Mysql – Fix Duplicate Entry Error in Statement Based Replication

multi-mastermysql-8.0replication

New to the replication. I am configuring multi-master replication. I did the following steps:

  1. made one slave.
  2. configured two masters to it.

Now i am performing following scenario:

  1. disconnect both masters from this slave. (TEST_TABLE having the last row with P_ID 30)

  2. After discoonecting, add an entry (into TEST_TABLE) on both MASTERS. (primary key entry with auto_incremeent went to 31)

  3. reconnect slave to master-1 (It replicate the data with P_ID 31 on it)

  4. reconnect slave to master-2 (Here comes the Duplicate Entry ERROR)

I am unable to figure out what the purpose of replication is if i have to face this issue? or am i missing something too basic?

I have done this with both Row Based Replication as well as Statement Based Replication but same error. So what's the point of SBR? Only to log statement rather than row data? Or if it's replicating the statement, why issuing the same P_ID and not just running the command generally and auto_incrementing the id to 32.

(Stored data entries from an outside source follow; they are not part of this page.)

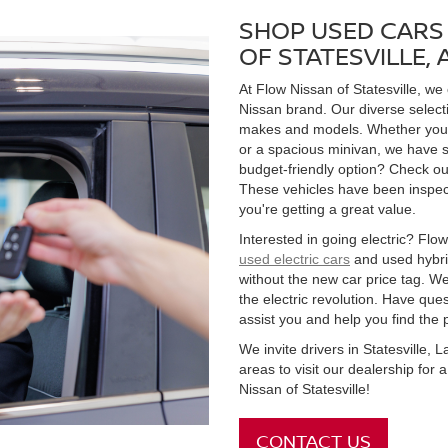
SHOP USED CARS 
OF STATESVILLE,
At Flow Nissan of Statesville, we
Nissan brand. Our diverse select
makes and models. Whether you're
or a spacious minivan, we have s
budget-friendly option? Check ou
These vehicles have been inspect
you're getting a great value.
Interested in going electric? Flow 
used electric cars
and used hybrid
without the new car price tag. We
the electric revolution. Have qu
assist you and help you find the 
We invite drivers in Statesville,
areas to visit our dealership for
Nissan of Statesville!
CONTACT US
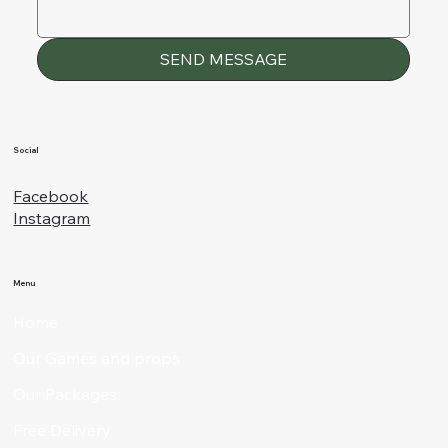
SEND MESSAGE
Social
Facebook
Instagram
Menu
Home
Our Games and props
Our Packages
Free Delivery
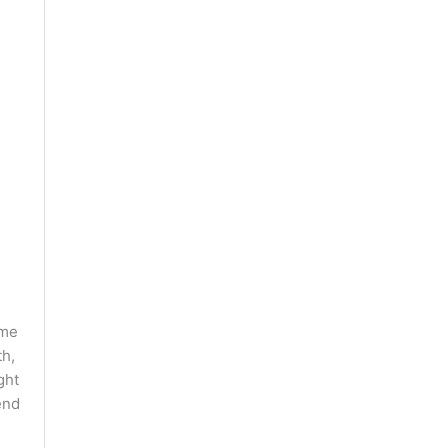
ome
th,
ght
end
e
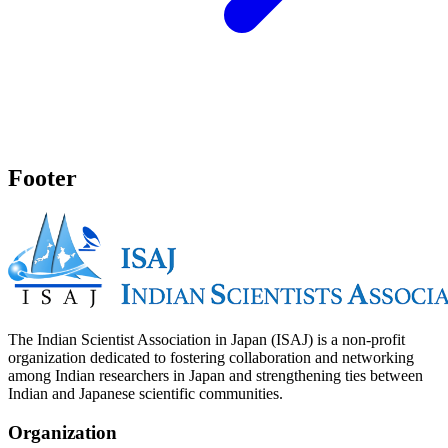
Footer
The Indian Scientist Association in Japan (ISAJ) is a non-profit
organization dedicated to fostering collaboration and networking
among Indian researchers in Japan and strengthening ties between
Indian and Japanese scientific communities.
Organization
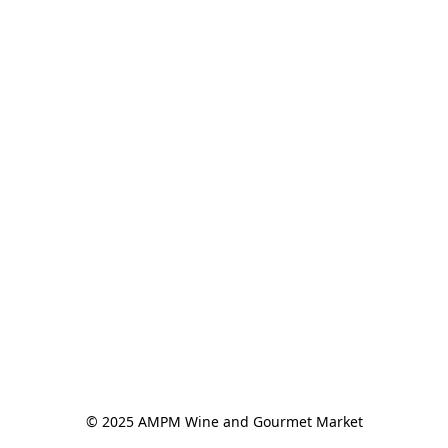
© 2025 AMPM Wine and Gourmet Market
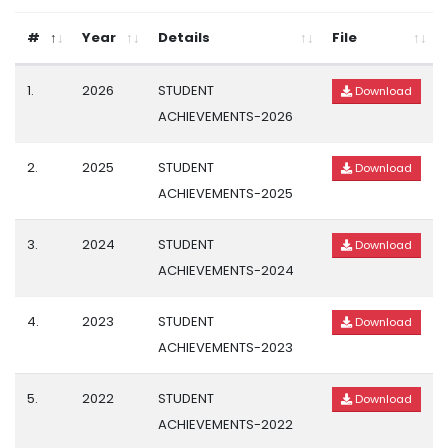
#
Year
Details
File
1.
2026
STUDENT
Download
ACHIEVEMENTS-2026
2.
2025
STUDENT
Download
ACHIEVEMENTS-2025
3.
2024
STUDENT
Download
ACHIEVEMENTS-2024
4.
2023
STUDENT
Download
ACHIEVEMENTS-2023
5.
2022
STUDENT
Download
ACHIEVEMENTS-2022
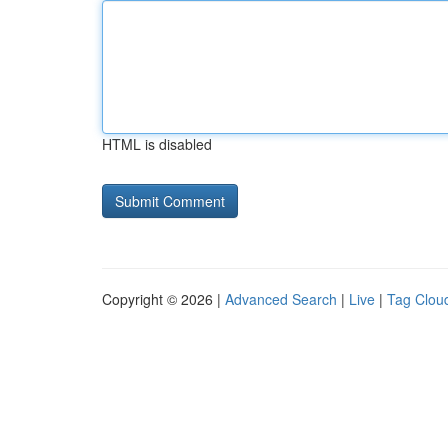
HTML is disabled
Copyright © 2026 |
Advanced Search
|
Live
|
Tag Clou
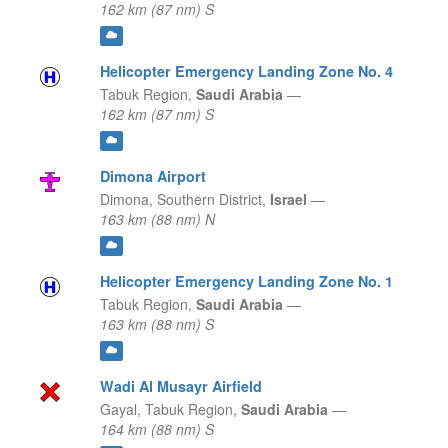
162 km (87 nm) S
Helicopter Emergency Landing Zone No. 4
Tabuk Region,
Saudi Arabia
—
162 km (87 nm) S
Dimona Airport
Dimona,
Southern District,
Israel
—
163 km (88 nm) N
Helicopter Emergency Landing Zone No. 1
Tabuk Region,
Saudi Arabia
—
163 km (88 nm) S
Wadi Al Musayr Airfield
Gayal,
Tabuk Region,
Saudi Arabia
—
164 km (88 nm) S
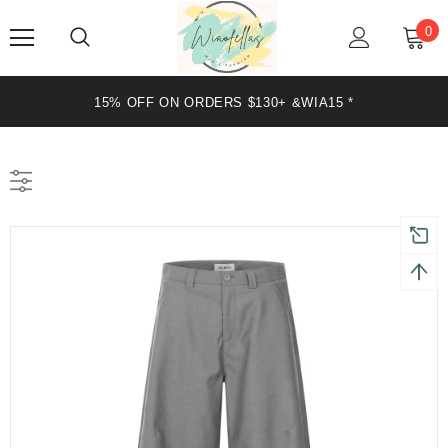
0
15% OFF ON ORDERS $130+ &WIA15 *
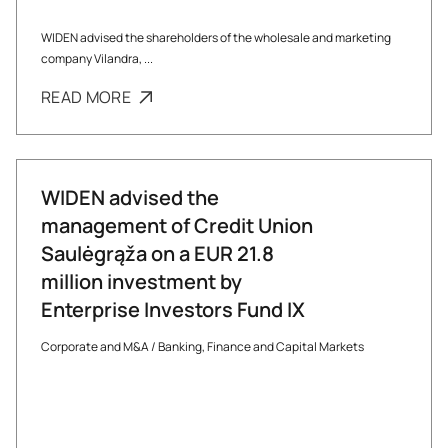
WIDEN advised the shareholders of the wholesale and marketing
company Vilandra, ...
READ MORE
WIDEN advised the
management of Credit Union
Saulėgrąža on a EUR 21.8
million investment by
Enterprise Investors Fund IX
Corporate and M&A
/
Banking, Finance and Capital Markets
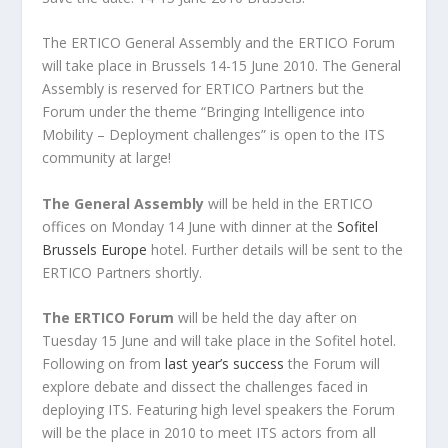
The ERTICO General Assembly and the ERTICO Forum
will take place in Brussels 14-15 June 2010. The General
Assembly is reserved for ERTICO Partners but the
Forum under the theme “Bringing Intelligence into
Mobility – Deployment challenges” is open to the ITS
community at large!
The General Assembly
will be held in the ERTICO
offices on Monday 14 June with dinner at the
Sofitel
Brussels Europe
hotel. Further details will be sent to the
ERTICO Partners shortly.
The ERTICO Forum
will be held the day after on
Tuesday 15 June and will take place in the Sofitel hotel.
Following on from
last year’s success
the Forum will
explore debate and dissect the challenges faced in
deploying ITS. Featuring high level speakers the Forum
will be the place in 2010 to meet ITS actors from all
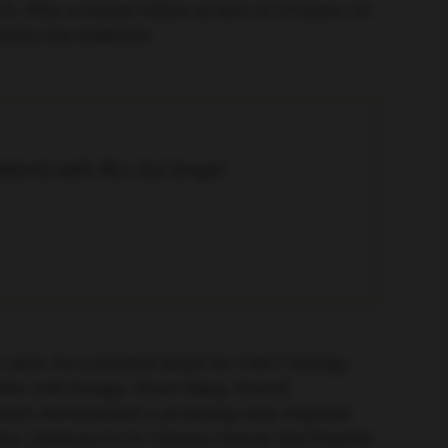
7). After a median follow-up time of 2.6 years, no
ceive this treatment.
tients with ALL but longer
rates. As a potential target for CAR-T therapy,
ler cell) lineage. Xinxin Wang, Gracell
 which demonstrated a promising early response
LL (Abstract S115; Chinese Clinical Trial Register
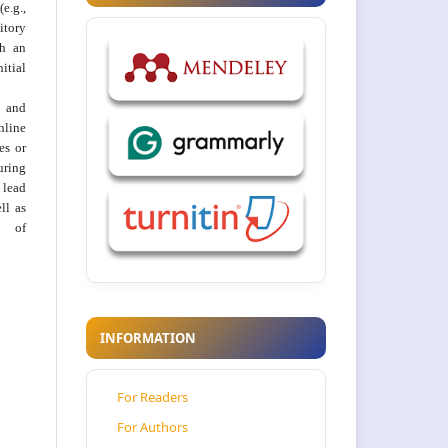
e.g.,
itory
th an
tial
 and
nline
ies or
uring
 lead
ll as
on of
INFORMATION
For Readers
For Authors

Reference query can be: **INSERT INTO TEST_TABLE ('firstname','lastname') VALUES('f_name_entry','l_name_entry')**

If really i am getting all this wrong and this is the exact behavior replication do, then whats the solution to it?

Banging my head for whole week on this. Kindly ask if anything is missing and Sorry if i am unable to explain something. Thanks in advance to bear me.

Best Answer

Replication behaved exactly how it is supposed to be- you wrote the same row (as in, it had the same id on both masters, even if data was different), but a multi-master setup is not a tight cluster- it just redos what on the replicas the same things that happened on the master, up to the ids. It does not handle conflict resolution automatically.

I understand that you expected, with Statement Based Replication, to replicate the actual SQL (vs ROW, which replicates the previous old and new rows), so it gets a new, proper ID. While this is exactly what happens (what it is written to the binary log), it also stores internally the auto_increment id. This is because if later you run a DELETE or an UPDATE, or an INSERT... SELECT it would affect the wrong rows.

Generally, multi-source replication does not behave like a tight cluster- you want to use it just to consolidate data from different tables, or to share tables among several different replica sets. If you want automatic conflict resolution and being able to write to any server on a set, you want clustering technologies such as Galera or InnoDB Cluster which would make your writes either fail or work in a coordinated way when inserted the same data on several hosts.

Technically, it would be possible to making work the setup you want- there is this option called auto_increment_increment (combined with auto_increment_offset) that allows to "merge" inserts from several masters by, for example, creating only odd auto_increment values on one host and even on the other so you configure:

MASTER 1:
auto_increment_increment=2
auto_increment_offset=0

MASTER 2:
auto_increment_increment=2
auto_increment_offset=1

so the autoincs don't collide. There are other multiple options, like dropping or renaming the auto_increment column on the replica or creating triggers on it, both while using STATEMENT based replication so they generate the right code.

However, these 2 options are quite fragile (e.g. auto_increment_increment only works for inserts, not for updates or deletes), and tend to make replication break due to side effects- plus when it breaks it is difficult to fix it due to this custom setup, so I don't recommend it normally. I would suggest to avoid setting up replication with different masters and replicas unless it is in a very controlled environment (separate tables or dbs) and try clustering technologies instead. The actual decision would depend on what you really want to achieve in the end, as it is not fully clear on your question- so I am just explained why it didn't work and how people make it work normally.